* Consigne: Transcrivez intégralement, sans aucune modification, la présentation du livre « Libérée par le Pardon » reproduite ci-dessous.

* Extrait fourni:
Le livre : « Libérée par le Pardon », le cri apaisé de Charlène Irakoze
Dans les terres meurtries du Burundi post-conflit, rares sont les voix qui osent se lever pour témoigner des blessures profondes laissées par la guerre civile.
Il y a des livres qu’on lit avec les yeux, et d’autres qui s’impriment dans les entrailles. Ce livre « Libérée par le Pardon », publié en mai 2025 aux éditions Argenlivre, appartient à cette rare catégorie. Dans ce témoignage bouleversant, Charlène Irakoze, une Burundaise marquée par la perte de son père, fonctionnaire civil tué en 1997 par une mine antichar à Bujumbura, transforme une douleur indicible en un acte de mémoire de résistance intérieure, et un appel à la réconciliation dans un pays encore hanté par ses blessures. Face à l’injustice — l’un des présumés responsables, Pierre Nkurunziza, deviendra président —, elle choisit le pardon, un chemin ardu éclairé par sa foi. Ainsi, à travers son chemin du pardon, Charlène Irakoze offre une lumière rare : celle d’une paix possible, même face à l’injustice. Ce récit, intime et universel, brise donc le silence et invite le Burundi, et au-delà, à guérir par la parole.

* Enregistrements:
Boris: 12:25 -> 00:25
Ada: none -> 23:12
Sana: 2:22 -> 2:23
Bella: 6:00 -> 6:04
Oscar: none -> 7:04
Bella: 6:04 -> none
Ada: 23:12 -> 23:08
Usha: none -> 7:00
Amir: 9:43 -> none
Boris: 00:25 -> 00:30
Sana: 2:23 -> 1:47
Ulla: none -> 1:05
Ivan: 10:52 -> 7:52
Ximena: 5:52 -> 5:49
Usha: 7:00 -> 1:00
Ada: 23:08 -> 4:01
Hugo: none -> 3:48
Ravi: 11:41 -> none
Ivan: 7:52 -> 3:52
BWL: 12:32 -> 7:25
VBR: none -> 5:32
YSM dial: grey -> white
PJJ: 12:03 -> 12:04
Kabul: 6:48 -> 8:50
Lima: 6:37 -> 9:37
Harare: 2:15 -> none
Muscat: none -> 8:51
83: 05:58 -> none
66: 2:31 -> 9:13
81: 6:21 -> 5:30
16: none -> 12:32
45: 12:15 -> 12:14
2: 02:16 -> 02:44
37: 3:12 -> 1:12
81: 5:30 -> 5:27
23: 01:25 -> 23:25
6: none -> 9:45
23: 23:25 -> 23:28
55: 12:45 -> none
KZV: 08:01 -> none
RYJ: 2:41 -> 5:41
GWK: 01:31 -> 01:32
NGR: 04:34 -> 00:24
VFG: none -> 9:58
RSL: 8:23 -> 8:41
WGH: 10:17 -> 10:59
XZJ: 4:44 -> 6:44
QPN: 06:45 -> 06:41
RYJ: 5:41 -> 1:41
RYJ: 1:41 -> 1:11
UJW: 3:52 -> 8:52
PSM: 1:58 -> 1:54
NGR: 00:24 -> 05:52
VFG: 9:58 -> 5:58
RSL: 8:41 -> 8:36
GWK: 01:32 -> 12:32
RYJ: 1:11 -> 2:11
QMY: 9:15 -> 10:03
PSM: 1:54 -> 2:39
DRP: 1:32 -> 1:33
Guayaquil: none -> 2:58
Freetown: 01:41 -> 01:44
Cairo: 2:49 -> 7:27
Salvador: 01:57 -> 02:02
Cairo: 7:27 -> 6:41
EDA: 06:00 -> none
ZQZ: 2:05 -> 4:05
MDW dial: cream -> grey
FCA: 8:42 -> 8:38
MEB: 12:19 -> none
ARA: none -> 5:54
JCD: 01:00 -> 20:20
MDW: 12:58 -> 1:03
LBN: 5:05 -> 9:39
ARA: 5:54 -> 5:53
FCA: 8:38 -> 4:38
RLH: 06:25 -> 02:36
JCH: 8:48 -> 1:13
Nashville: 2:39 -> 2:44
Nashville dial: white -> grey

* Corrigé:
Le livre : « Libérée par le Pardon », le cri apaisé de Charlène Irakoze
Dans les terres meurtries du Burundi post-conflit, rares sont les voix qui osent se lever pour témoigner des blessures profondes laissées par la guerre civile.
Il y a des livres qu’on lit avec les yeux, et d’autres qui s’impriment dans les entrailles. Ce livre « Libérée par le Pardon », publié en mai 2025 aux éditions Argenlivre, appartient à cette rare catégorie. Dans ce témoignage bouleversant, Charlène Irakoze, une Burundaise marquée par la perte de son père, fonctionnaire civil tué en 1997 par une mine antichar à Bujumbura, transforme une douleur indicible en un acte de mémoire de résistance intérieure, et un appel à la réconciliation dans un pays encore hanté par ses blessures. Face à l’injustice — l’un des présumés responsables, Pierre Nkurunziza, deviendra président —, elle choisit le pardon, un chemin ardu éclairé par sa foi. Ainsi, à travers son chemin du pardon, Charlène Irakoze offre une lumière rare : celle d’une paix possible, même face à l’injustice. Ce récit, intime et universel, brise donc le silence et invite le Burundi, et au-delà, à guérir par la parole.